Octobre 1917 : entre révolution russe et poursuite de la guerre

La révolution qui se déroule en Russie, au mois d'octobre 1917, constitue un véritable tournant dans le déroulement de la Grande Guerre. En proposant la paix, le nouveau gouvernement jette le trouble sur l’Europe et inquiète les puissances de la Triple Entente. En effet, non seulement le retrait des troupes du front de l'Est soulagerait les Allemands mais, qui plus est, la révolution pourrait se répandre auprès des ouvriers européens. Ces craintes semblent d'autant plus justifiées que, depuis le début de l'année, une certaine lassitude se fait entendre aussi bien dans les rangs que dans les usines. Un article publié en première page de L’Ouest-Eclair, le 12 novembre 1917, laisse clairement apparaître ces craintes.

A Petrograd, pendant la révolution russe. Image publiée dans l'illustré Le Pays de France. Collection particulière.

Dans un premier temps, le journaliste se veut rassurant en rappelant que, malgré la victoire des « maximalistes », le nouveau gouvernement russe verra prochainement « se dresser » contre lui deux ennemis qui l'abattront : l'armée et la masse paysanne. Il assure qu'une « armée de 20 000 hommes marche sur Pétrograd et [que] les paysans sont invités par leur comité central à ne pas reconnaître le gouvernement maximaliste ».

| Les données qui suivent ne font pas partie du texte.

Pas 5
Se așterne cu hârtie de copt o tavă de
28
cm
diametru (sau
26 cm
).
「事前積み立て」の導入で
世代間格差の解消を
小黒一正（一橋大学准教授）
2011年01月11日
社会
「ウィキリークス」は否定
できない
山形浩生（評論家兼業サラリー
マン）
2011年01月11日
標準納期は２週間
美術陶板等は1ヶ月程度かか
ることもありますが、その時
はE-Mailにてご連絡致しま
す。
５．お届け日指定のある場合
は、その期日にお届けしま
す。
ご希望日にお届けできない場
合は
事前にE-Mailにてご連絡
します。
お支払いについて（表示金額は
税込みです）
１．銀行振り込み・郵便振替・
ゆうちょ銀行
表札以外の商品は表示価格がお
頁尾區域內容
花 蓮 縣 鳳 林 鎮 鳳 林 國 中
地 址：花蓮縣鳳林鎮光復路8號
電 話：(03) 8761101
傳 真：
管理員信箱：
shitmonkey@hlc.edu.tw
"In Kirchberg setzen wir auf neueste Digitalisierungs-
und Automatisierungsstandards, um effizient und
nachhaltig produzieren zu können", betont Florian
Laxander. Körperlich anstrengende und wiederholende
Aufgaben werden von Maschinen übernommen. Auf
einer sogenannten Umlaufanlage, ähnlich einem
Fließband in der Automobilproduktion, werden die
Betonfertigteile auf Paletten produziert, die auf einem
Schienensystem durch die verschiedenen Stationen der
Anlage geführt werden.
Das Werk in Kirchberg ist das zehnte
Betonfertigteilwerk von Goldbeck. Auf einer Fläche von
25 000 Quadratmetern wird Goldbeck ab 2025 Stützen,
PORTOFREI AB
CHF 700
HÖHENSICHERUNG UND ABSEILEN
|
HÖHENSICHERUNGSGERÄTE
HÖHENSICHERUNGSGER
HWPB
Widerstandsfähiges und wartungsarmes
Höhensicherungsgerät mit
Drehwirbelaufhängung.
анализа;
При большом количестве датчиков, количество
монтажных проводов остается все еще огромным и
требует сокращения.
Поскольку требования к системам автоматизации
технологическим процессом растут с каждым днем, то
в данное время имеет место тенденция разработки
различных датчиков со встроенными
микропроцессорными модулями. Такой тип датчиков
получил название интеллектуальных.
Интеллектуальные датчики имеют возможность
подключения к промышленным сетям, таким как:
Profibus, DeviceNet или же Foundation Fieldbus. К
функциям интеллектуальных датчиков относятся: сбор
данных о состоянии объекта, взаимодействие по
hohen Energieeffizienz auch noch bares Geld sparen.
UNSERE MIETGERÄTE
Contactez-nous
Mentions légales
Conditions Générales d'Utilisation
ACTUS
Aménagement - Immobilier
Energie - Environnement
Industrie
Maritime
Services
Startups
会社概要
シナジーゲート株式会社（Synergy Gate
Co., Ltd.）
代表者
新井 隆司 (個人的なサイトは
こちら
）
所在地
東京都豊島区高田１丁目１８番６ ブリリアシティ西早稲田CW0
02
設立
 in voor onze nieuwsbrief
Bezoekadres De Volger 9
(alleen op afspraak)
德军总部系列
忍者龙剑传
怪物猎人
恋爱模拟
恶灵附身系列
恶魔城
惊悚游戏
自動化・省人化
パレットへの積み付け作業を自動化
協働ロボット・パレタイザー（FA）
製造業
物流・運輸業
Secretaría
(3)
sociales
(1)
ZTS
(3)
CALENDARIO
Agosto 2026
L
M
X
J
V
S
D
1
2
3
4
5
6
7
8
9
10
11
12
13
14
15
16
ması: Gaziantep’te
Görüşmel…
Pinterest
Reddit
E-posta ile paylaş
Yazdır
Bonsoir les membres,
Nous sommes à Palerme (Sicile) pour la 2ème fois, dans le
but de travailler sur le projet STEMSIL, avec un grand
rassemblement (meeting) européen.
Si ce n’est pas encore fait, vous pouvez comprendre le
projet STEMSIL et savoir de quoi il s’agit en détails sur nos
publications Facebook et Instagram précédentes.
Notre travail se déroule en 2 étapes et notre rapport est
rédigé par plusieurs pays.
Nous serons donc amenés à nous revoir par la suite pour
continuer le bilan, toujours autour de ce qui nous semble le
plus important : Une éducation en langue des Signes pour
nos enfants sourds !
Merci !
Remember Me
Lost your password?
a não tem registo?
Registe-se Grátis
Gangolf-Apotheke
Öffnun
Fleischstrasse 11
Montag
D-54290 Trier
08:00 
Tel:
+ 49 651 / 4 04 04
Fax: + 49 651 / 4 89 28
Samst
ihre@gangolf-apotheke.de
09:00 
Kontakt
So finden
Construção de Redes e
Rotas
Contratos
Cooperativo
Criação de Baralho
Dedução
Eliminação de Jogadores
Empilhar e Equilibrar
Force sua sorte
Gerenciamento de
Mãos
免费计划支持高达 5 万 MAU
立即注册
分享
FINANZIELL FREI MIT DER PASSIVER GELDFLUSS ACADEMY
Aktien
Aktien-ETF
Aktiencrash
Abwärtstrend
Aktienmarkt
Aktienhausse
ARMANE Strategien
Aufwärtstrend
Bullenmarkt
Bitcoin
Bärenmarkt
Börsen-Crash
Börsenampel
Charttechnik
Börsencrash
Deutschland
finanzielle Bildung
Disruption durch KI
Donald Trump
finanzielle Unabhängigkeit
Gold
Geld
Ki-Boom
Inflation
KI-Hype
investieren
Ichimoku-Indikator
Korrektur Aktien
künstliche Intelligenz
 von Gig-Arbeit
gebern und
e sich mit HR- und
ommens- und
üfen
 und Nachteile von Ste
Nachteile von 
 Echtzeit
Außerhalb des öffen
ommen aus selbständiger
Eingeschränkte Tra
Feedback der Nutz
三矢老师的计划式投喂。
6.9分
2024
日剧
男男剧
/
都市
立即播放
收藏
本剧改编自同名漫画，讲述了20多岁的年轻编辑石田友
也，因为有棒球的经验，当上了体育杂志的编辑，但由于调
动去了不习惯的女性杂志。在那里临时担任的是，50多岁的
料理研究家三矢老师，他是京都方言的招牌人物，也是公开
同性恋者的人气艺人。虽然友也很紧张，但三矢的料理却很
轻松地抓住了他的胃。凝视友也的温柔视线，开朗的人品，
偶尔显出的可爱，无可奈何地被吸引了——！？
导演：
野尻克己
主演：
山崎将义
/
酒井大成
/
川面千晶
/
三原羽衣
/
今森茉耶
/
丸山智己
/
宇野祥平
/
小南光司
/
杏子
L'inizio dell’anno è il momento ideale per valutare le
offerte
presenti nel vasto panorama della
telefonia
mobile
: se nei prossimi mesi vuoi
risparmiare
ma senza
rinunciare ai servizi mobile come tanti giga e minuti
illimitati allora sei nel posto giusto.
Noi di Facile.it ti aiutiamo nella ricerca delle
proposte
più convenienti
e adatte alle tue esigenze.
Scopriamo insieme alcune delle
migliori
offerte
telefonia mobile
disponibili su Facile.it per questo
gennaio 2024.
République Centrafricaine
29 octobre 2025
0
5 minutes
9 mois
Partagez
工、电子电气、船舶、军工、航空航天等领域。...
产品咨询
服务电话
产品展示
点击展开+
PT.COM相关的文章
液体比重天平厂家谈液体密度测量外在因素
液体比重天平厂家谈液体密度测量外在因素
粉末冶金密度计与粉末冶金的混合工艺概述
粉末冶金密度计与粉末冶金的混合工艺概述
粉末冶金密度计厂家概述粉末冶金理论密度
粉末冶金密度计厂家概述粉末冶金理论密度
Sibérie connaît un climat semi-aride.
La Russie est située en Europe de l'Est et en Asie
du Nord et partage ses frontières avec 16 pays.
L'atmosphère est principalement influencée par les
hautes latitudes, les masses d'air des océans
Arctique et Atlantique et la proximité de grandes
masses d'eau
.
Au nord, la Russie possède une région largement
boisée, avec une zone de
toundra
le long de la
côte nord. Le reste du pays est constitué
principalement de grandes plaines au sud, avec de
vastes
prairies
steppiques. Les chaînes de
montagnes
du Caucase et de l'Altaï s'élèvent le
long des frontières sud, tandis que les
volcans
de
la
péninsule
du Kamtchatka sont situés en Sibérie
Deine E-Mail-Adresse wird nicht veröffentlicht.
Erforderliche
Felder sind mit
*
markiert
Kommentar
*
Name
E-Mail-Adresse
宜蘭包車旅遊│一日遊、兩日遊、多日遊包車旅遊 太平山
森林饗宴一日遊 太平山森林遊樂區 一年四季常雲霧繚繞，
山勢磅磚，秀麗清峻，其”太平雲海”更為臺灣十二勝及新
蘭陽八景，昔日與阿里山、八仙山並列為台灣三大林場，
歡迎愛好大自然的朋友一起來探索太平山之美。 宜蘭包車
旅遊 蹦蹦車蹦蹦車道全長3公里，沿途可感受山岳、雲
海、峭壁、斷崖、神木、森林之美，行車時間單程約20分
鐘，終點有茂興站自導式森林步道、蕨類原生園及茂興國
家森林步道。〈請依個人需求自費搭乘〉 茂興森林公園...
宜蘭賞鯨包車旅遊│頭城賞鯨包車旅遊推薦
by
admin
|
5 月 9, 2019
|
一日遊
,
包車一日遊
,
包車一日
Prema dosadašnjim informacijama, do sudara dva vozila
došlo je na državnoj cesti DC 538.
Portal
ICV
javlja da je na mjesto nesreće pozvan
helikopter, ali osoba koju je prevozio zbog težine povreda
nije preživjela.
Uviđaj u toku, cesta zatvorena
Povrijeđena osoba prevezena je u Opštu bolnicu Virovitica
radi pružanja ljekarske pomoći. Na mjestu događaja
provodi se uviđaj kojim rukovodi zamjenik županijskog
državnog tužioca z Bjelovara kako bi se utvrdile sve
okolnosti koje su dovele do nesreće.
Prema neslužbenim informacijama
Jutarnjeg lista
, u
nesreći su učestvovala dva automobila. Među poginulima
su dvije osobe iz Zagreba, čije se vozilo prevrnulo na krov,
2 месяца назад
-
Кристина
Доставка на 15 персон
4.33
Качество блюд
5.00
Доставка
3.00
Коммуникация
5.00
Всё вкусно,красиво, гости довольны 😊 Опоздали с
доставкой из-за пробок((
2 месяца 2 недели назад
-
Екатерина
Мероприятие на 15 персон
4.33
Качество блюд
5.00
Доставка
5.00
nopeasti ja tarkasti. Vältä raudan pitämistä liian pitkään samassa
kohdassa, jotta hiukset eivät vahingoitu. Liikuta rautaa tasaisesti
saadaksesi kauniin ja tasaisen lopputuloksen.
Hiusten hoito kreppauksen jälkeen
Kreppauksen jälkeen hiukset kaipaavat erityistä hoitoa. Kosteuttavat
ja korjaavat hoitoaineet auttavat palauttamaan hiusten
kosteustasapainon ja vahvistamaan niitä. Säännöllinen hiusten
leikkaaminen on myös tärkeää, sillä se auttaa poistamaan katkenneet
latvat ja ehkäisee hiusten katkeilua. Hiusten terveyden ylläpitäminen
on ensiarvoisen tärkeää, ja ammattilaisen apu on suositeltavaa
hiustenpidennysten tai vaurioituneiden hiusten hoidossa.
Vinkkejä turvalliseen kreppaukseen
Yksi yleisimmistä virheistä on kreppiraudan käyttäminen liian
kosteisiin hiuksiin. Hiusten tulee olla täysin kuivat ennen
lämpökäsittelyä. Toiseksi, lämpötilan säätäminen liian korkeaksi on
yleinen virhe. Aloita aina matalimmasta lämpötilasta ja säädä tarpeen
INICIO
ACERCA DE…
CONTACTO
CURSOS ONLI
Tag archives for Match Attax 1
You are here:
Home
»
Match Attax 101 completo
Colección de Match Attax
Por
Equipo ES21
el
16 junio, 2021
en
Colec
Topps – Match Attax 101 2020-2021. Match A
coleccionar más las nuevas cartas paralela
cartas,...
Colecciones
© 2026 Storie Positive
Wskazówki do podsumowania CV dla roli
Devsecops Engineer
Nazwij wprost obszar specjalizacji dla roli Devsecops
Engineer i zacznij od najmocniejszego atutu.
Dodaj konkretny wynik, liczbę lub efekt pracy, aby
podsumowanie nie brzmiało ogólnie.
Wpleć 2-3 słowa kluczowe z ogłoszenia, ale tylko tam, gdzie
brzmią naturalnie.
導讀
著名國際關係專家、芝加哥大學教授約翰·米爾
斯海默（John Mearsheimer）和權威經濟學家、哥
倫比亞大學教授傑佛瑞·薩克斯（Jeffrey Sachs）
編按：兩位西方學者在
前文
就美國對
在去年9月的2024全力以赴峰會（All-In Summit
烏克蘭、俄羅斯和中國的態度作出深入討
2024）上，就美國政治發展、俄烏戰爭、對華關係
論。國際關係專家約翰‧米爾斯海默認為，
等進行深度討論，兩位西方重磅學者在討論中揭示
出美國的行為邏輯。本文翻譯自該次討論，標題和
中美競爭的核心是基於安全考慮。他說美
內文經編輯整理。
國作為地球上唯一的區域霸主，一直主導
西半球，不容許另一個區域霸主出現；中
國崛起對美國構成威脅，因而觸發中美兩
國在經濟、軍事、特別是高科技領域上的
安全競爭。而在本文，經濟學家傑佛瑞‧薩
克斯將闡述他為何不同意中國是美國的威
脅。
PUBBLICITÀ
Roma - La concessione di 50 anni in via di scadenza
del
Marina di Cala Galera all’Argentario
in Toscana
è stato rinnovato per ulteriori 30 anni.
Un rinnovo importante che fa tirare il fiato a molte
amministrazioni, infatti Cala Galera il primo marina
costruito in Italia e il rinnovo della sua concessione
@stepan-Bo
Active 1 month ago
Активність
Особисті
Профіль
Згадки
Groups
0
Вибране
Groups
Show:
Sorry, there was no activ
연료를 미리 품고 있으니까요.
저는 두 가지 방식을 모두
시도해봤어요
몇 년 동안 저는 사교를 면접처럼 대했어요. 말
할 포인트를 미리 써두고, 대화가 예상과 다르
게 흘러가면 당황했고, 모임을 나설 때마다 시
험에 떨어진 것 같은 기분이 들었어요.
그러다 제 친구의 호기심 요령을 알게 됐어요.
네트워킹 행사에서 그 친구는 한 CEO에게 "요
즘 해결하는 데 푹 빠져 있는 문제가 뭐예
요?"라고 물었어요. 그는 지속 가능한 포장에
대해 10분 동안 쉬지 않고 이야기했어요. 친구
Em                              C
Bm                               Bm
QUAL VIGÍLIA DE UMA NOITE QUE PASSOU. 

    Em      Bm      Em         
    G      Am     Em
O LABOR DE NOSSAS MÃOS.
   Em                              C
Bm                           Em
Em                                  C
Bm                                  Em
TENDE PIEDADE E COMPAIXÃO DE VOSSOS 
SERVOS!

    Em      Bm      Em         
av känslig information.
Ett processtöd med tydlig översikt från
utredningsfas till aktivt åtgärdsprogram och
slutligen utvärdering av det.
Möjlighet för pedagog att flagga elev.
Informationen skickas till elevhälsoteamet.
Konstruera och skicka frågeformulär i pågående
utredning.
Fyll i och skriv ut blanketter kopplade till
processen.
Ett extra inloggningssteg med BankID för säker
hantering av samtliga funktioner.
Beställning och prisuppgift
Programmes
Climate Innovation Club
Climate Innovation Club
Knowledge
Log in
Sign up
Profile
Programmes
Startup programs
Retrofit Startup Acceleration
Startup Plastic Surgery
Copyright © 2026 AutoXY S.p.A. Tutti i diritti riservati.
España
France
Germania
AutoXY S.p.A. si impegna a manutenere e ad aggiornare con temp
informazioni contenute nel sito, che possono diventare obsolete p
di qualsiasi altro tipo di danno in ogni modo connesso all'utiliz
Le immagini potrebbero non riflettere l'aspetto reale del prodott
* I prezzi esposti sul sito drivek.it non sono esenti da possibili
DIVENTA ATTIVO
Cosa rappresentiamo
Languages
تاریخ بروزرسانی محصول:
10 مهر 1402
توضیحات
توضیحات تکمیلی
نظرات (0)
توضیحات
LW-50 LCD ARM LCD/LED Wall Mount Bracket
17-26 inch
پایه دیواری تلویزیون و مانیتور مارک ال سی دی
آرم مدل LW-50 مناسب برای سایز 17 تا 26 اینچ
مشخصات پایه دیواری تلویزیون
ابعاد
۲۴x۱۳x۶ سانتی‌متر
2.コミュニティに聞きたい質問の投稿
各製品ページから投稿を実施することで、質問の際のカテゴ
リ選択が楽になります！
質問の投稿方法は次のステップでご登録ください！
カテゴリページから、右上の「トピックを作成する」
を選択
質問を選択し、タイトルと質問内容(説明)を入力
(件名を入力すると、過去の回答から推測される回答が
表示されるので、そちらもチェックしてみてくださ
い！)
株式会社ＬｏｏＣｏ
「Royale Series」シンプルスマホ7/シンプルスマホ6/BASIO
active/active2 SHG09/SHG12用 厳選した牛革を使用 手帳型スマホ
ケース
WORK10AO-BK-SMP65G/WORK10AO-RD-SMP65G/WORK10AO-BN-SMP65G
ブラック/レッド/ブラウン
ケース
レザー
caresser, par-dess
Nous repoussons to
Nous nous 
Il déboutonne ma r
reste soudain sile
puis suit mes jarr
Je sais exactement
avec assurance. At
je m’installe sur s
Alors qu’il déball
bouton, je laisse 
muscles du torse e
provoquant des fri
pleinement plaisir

Vue de Bretagne, la révolution russe serait donc vouée à l'échec mais, si « le gouvernement maximaliste agonise », il a eu le temps d'insuffler « dans les esprits le poison pacifiste ». En effet, dans les propositions de paix qu'ils viennent de soumettre, les « Bolchéviks » ont émis le souhait que leur mouvement s'étende aux travailleurs français, britanniques et allemands qui « ont rendu les plus grands services à la cause et au progrès du socialisme ».

La tentation révolutionnaire est perçue comme un véritable danger pour les puissances européennes. L'auteur tente lui-même de démontrer que la révolution russe est contraire aux aspirations des ouvriers français. Selon lui, « la paix devra assurer la prospérité et l'avenir des peuples victorieux : France, Angleterre, Italie, Russie » et non assurer l’hégémonie économique de l’Allemagne. En effet, il rappelle que c’est ce pays qui a déclaré la guerre dans l’espoir de « favoriser l'invasion des produits de l'industrie allemande dans les pays vaincus ». Ainsi, négocier la paix avec le Reich « se ferait aux dépens du prolétariat des nations qui ont subi la guerre » puisque l'Allemagne a maintenu son territoire intact et que ses « usines fonctionnent à plein rendement ». On reconnait là l’influence d’une grille de lecture léniniste de la guerre qui érige l’impérialisme, stade suprême du capitalisme, en origine du conflit, propos qui ne manque toutefois pas d’étonner lorsque publié en première page du quotidien catholique L’Ouest-Eclair. Néanmoins, l’auteur assure que la guerre a été conçue comme une « bonne affaire », autant « pour le patronat » que pour les « masses ouvrières d'outre-Rhin ». La solidarité ouvrière s’arrête donc ici aux ouvriers allemands, coupables de s’être comportés comme des traîtres.

Troupes russes. Collection particulière.

L'auteur affirme donc qu'une « paix sans réparation, une paix qui ne punisse pas serait une paix injuste ». Et d’enfoncer le clou en précisant qu’une « paix sans indemnités serait une paix anti-démocratique ». Il est donc selon lui impensable de négocier avec l'ennemi, comme le suggère le « glorieux » passé français :

« La République française a acquis le droit de lui rappeler, d'autre part, qu'au temps où se faisaient chez elle les révolutions, les représentants du peuple prenaient dans leurs assemblées la résolution de ne pas traiter avec l'ennemi tant que ses armées occupaient le territoire. »

On le voit, même si la Révolution russe fait surgir quelques craintes, ce qui préoccupe avant tout, c’est la poursuite de la guerre.